INSTRUCTIONS FOR THE TASK =>
Nothing but the lines from the one containing "Dermatology is particularly" through the final line of the data should be repeated, and each must be exact.

(Saved data entries)
○ ○ ○ ○ ○ ○ ○
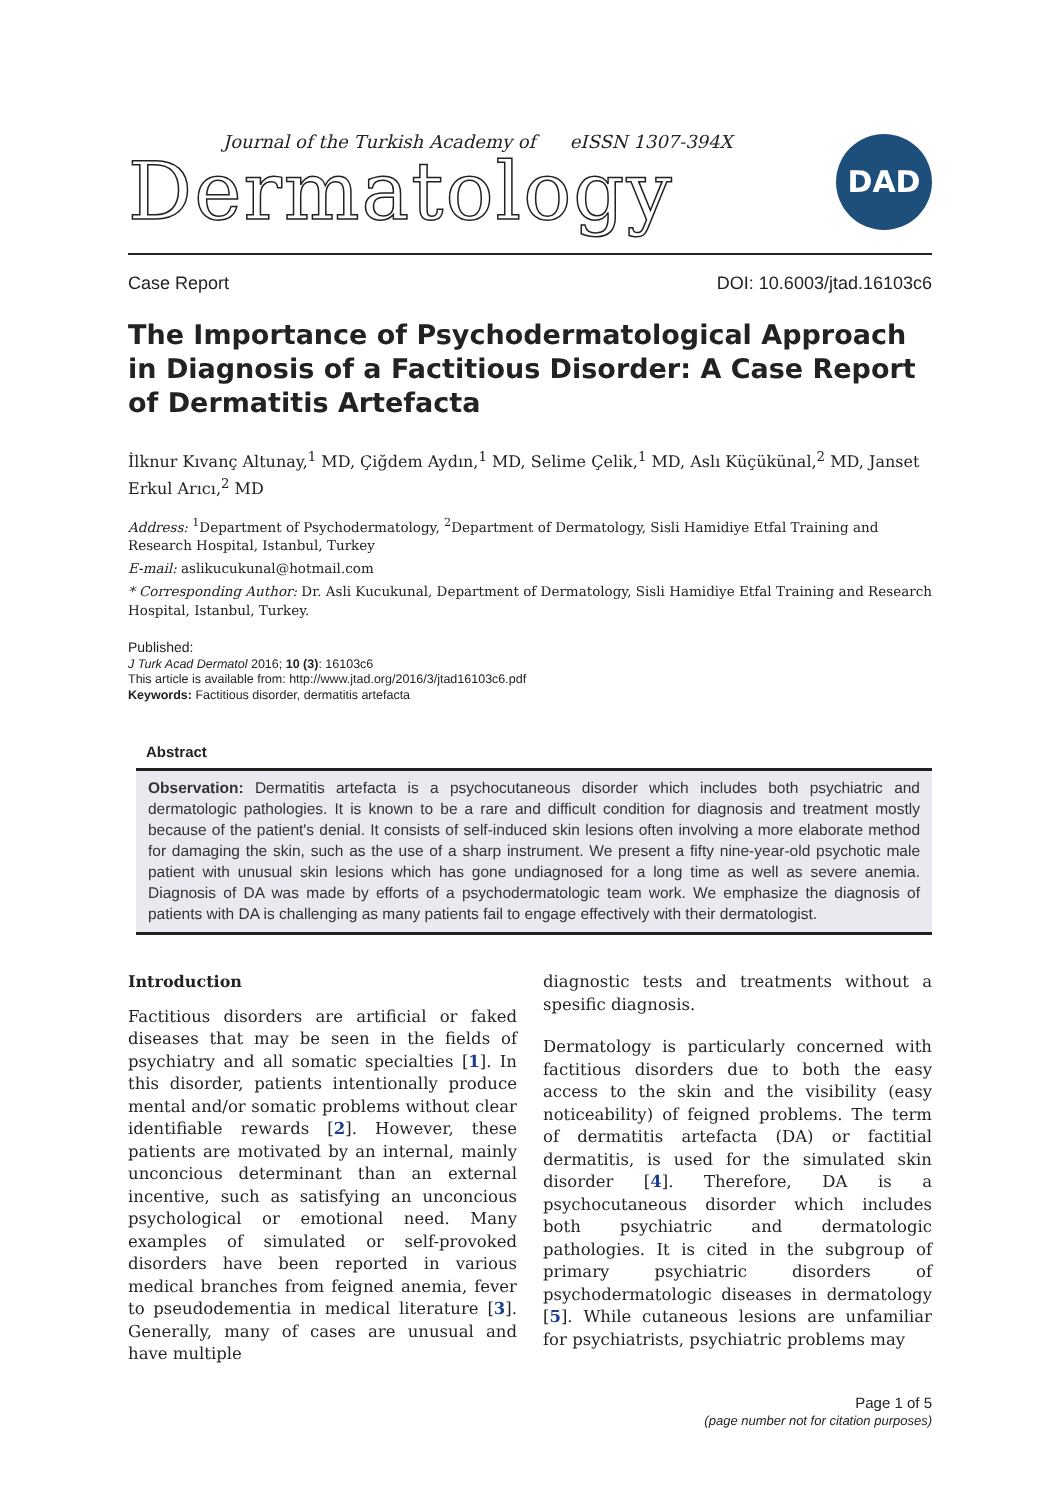Journal of the Turkish Academy of eISSN 1307-394X
Dermatology
DAD
Case Report DOI: 10.6003/jtad.16103c6
The Importance of Psychodermatological Approach in Diagnosis of a Factitious Disorder: A Case Report of Dermatitis Artefacta
İlknur Kıvanç Altunay,<sup>1</sup> MD, Çiğdem Aydın,<sup>1</sup> MD, Selime Çelik,<sup>1</sup> MD, Aslı Küçükünal,<sup>2</sup> MD, Janset Erkul Arıcı,<sup>2</sup> MD
Address: <sup>1</sup>Department of Psychodermatology, <sup>2</sup>Department of Dermatology, Sisli Hamidiye Etfal Training and Research Hospital, Istanbul, Turkey
E-mail: aslikucukunal@hotmail.com
* Corresponding Author: Dr. Asli Kucukunal, Department of Dermatology, Sisli Hamidiye Etfal Training and Research Hospital, Istanbul, Turkey.
Published:
J Turk Acad Dermatol 2016; 10 (3): 16103c6
This article is available from: http://www.jtad.org/2016/3/jtad16103c6.pdf
Keywords: Factitious disorder, dermatitis artefacta
Abstract
Observation: Dermatitis artefacta is a psychocutaneous disorder which includes both psychiatric and dermatologic pathologies. It is known to be a rare and difficult condition for diagnosis and treatment mostly because of the patient's denial. It consists of self-induced skin lesions often involving a more elaborate method for damaging the skin, such as the use of a sharp instrument. We present a fifty nine-year-old psychotic male patient with unusual skin lesions which has gone undiagnosed for a long time as well as severe anemia. Diagnosis of DA was made by efforts of a psychodermatologic team work. We emphasize the diagnosis of patients with DA is challenging as many patients fail to engage effectively with their dermatologist.
Introduction
Factitious disorders are artificial or faked diseases that may be seen in the fields of psychiatry and all somatic specialties [1]. In this disorder, patients intentionally produce mental and/or somatic problems without clear identifiable rewards [2]. However, these patients are motivated by an internal, mainly unconcious determinant than an external incentive, such as satisfying an unconcious psychological or emotional need. Many examples of simulated or self-provoked disorders have been reported in various medical branches from feigned anemia, fever to pseudodementia in medical literature [3]. Generally, many of cases are unusual and have multiple
diagnostic tests and treatments without a spesific diagnosis.
Dermatology is particularly concerned with factitious disorders due to both the easy access to the skin and the visibility (easy noticeability) of feigned problems. The term of dermatitis artefacta (DA) or factitial dermatitis, is used for the simulated skin disorder [4]. Therefore, DA is a psychocutaneous disorder which includes both psychiatric and dermatologic pathologies. It is cited in the subgroup of primary psychiatric disorders of psychodermatologic diseases in dermatology [5]. While cutaneous lesions are unfamiliar for psychiatrists, psychiatric problems may
Page 1 of 5
(page number not for citation purposes)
○ ○ ○ ○ ○ ○ ○
RESULT BELOW =>
Dermatology is particularly concerned with factitious disorders due to both the easy access to the skin and the visibility (easy noticeability) of feigned problems. The term of dermatitis artefacta (DA) or factitial dermatitis, is used for the simulated skin disorder [4]. Therefore, DA is a psychocutaneous disorder which includes both psychiatric and dermatologic pathologies. It is cited in the subgroup of primary psychiatric disorders of psychodermatologic diseases in dermatology [5]. While cutaneous lesions are unfamiliar for psychiatrists, psychiatric problems may
Page 1 of 5
(page number not for citation purposes)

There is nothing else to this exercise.